Wednesday, 22 August 2012

Yank on the Beach in Pembrokeshire

The weather finally enticed me to get up early and head of for West Angle Bay in Pembrokeshire.  Thanks to Clive Hurford all were aware of a juvenile Baird's sandpiper on the beach there.  When I first arrived my heart sank.  the beach was full of people but worst of all a series of dog walkers.  I searched to the left of the car park as told but could find nothing.  I almost gave up but decided to retrace my steps.  Suddenly this delightful little wader appeared at my feet.

Juvenile Baird's Sandpiper
 This little stray from North America was extremely confiding.  Despite very irresponsible dog owners allowing their dogs to put up the bird when it was obvious I was photographing it thank goodness the waif always returned.  I did have some very strong words with a couple of dog walkers but they seemed completely ignorant at what was going on.

Juvenile Baird's Sandpiper
I have not seen this species for some time so it was great to be reaquainted.  Note the primary feathers of the wings extending way beyond the tail and the very "biscuity" colour on the head and back.  These features are key to identifying this bird.  Whilst I was there Barry & Sandra Stewart appeared and could not believe how tame this little bird was.  Thanks to Clive and all in Pembrokeshire for putting out the news of this bird and allowing us all to enjoy it.

Barry Stewart getting close
I had a quick look round east Angle Bay where I noted a Bar-tailed Godwit, a Whimbrel and a Mediterranean Gull.

Dunlin still showing some summer plumage
I finished up at Kilpaison and walked out amongst the waders.  There were at least 60 Dunlin and the same number of Ringed Plovers.  Two Turnstone and 3 Knot with about a dozen Sanderling were also in attendance.


  1. That wind was so strong it almost blew my hairpiece off! It was great to bump into you today, Sandra was telling me on the way up how disappointed she was that she never caught up with you at the birdfair - she never says that about me! Great find by Clive; Glamorgan's loss is Pembrokeshire's gain.

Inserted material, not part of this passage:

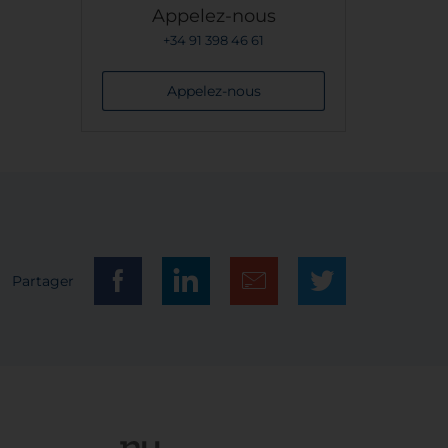
Appelez-nous
+34 91 398 46 61
Appelez-nous
Partager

  2. Nice find. You may have memories (I think you were there) of the extremely tame juv. Baird's that stood next to a log above the rack line, on the beach at Cape May, for over a week.

    People had little more to do than take a short walk from the platform and the bird was never more than a few feet from his spot.

  3. I will be more mindful of the bird populations on beaches when I walk my dog from now on. Don't want a scolding from any avid birdwatcher or terrorized waders! Thanks for the lesson!